Vitality can be gained in many ways - causing humans to express emotions in some manner, particularly bravery, fear or love. Having artistic works dedicated to their stories can feed the fae. Traditional offerings - milk and so on - can feed vitality, and magi theorize that sacrifice and worship of pagan gods was similar, but on a much larger scale. Stealing certain traditional objects can also provide vitality, as can killing and eating humans or threatening violence.

The gods of old are Faeries by definition, for the most part - beings who are drawn to human interaction, who gain sustenance by some traditional method, and who are bound by the nature defined for them by their roles. The god Hermes/Mercury/Thoth may or may not be an exception - it is believed that several faerie versions of that entity exist, but are seperate from the theoretical magical entity.
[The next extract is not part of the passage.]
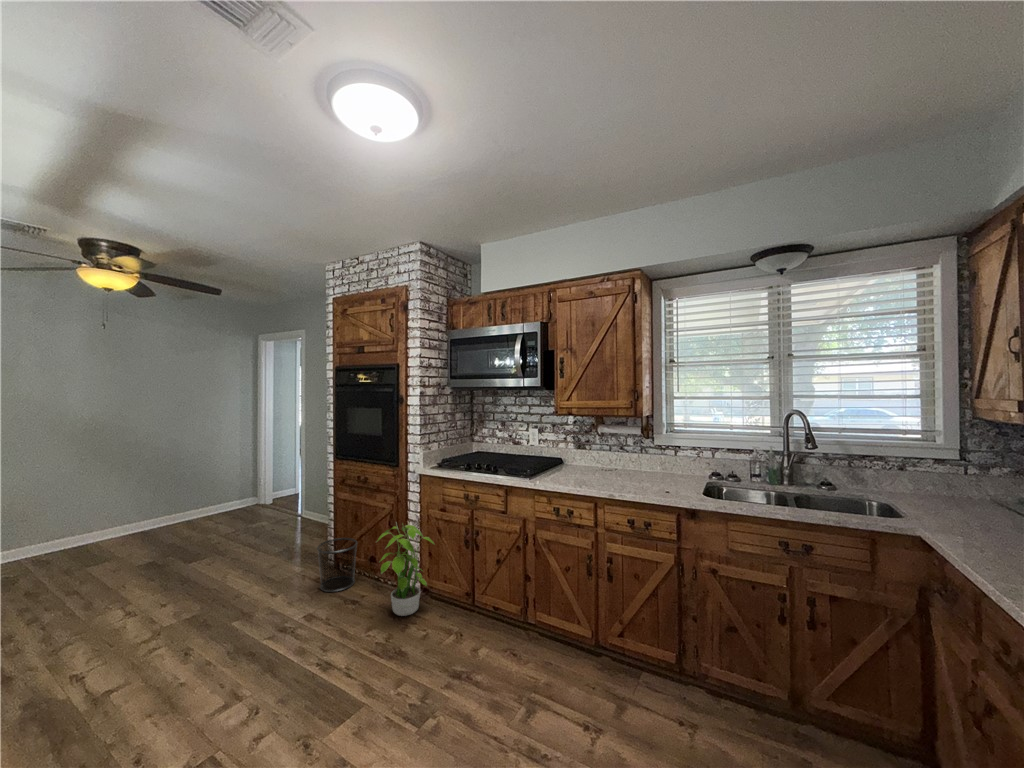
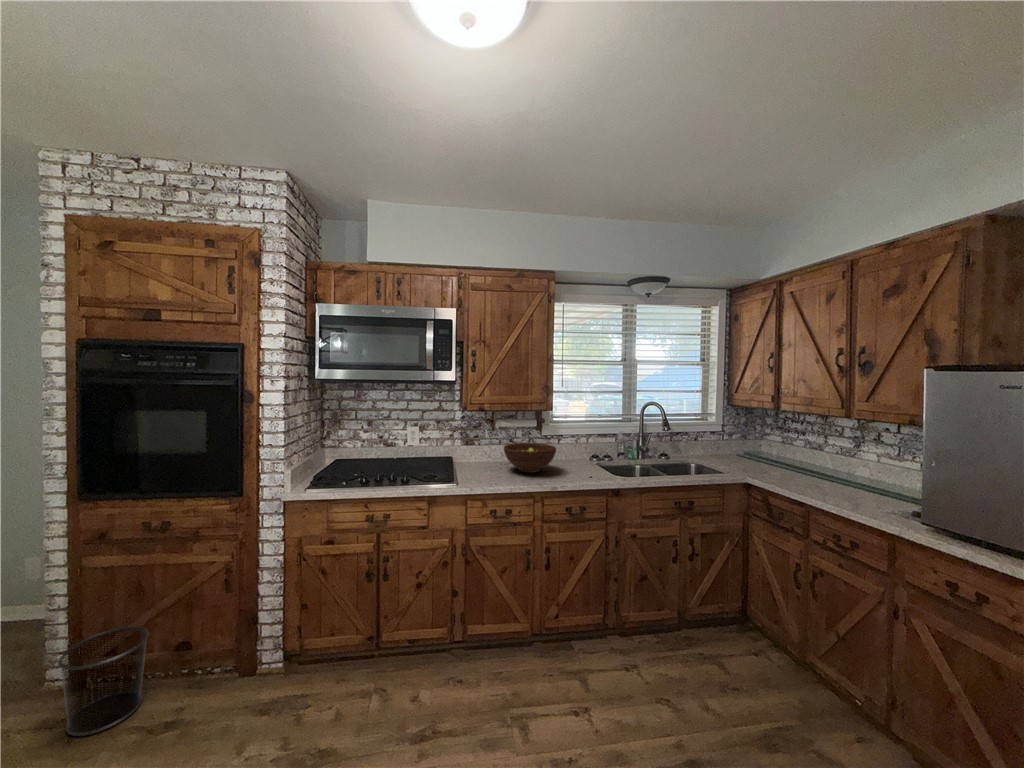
fruit bowl: none [587,450,642,480] -> present [504,443,556,473]
potted plant: present [378,525,434,616] -> none [228,569,317,708]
Faeries are most often formed along weaker lines - child thieves and killers are common, as are protectors of small groups or areas, monstrous creatures that exist solely to threaten others…but most often, faeries form along liminal places. Borders - the border between childhood and adulthood, the border between wilderness and civilziation, the border between night and day. Humans have always told stories about the liminal, and so most faeries are formed from these stories. It is a matter of some debate whether faerie or story comes first, but ultimately both feed into each other, as the faerie latches onto the story as a glamour in order to be able to interact with humans, and thus reinforces the story by acting it out.

The pagan gods are, thus, simply extremely powerful faeries - and quite rare these days, as faeries have generally speaking been deeply weakened by the spread of the Divine’s power on Earth thanks to the spread of monotheism. They once had much greater latitude, as monotheists weren’t so plentiful at one point. Now, such beings typically are locked away to their traditional strongholds - Zeus rules in Olympos, but he doesn’t often show his face outside that place, or in other areas where fae power still holds sway. (The Norse gods are somewhat stronger still, as there are still a few, if not particularly numerous, pockets of pagan worship in the far north of Scandinavia.)

Some magi, such as the more ambitious Merinita, attempt to expand pagan worship or at least ensure the old stories are still told and the old ways kept up, in order to empower the faerie gods and allow them to interact with the world more, because they like faeries and/or want to study them.

You can, as a note, play a faerie. A pagan god would likely be a Magus-level character, if your GM allowed you to play one at all, but it is possible to be a Companion-level faerie as well - a knight of legend, perhaps, or a black dog of the marsh, or a gnome that can spin straw to gold, or a valkyrie. Faeries are easily one of the most diverse types of characters…but also have some of the more involved and confusing rules, as they need to define a lot of things about their nature - how cognizant they are, how easily they learn from humans, what powers they have, and so on. It is also possible to play humans granted power by the fae, or even able to perform magic based on a connection to the fae.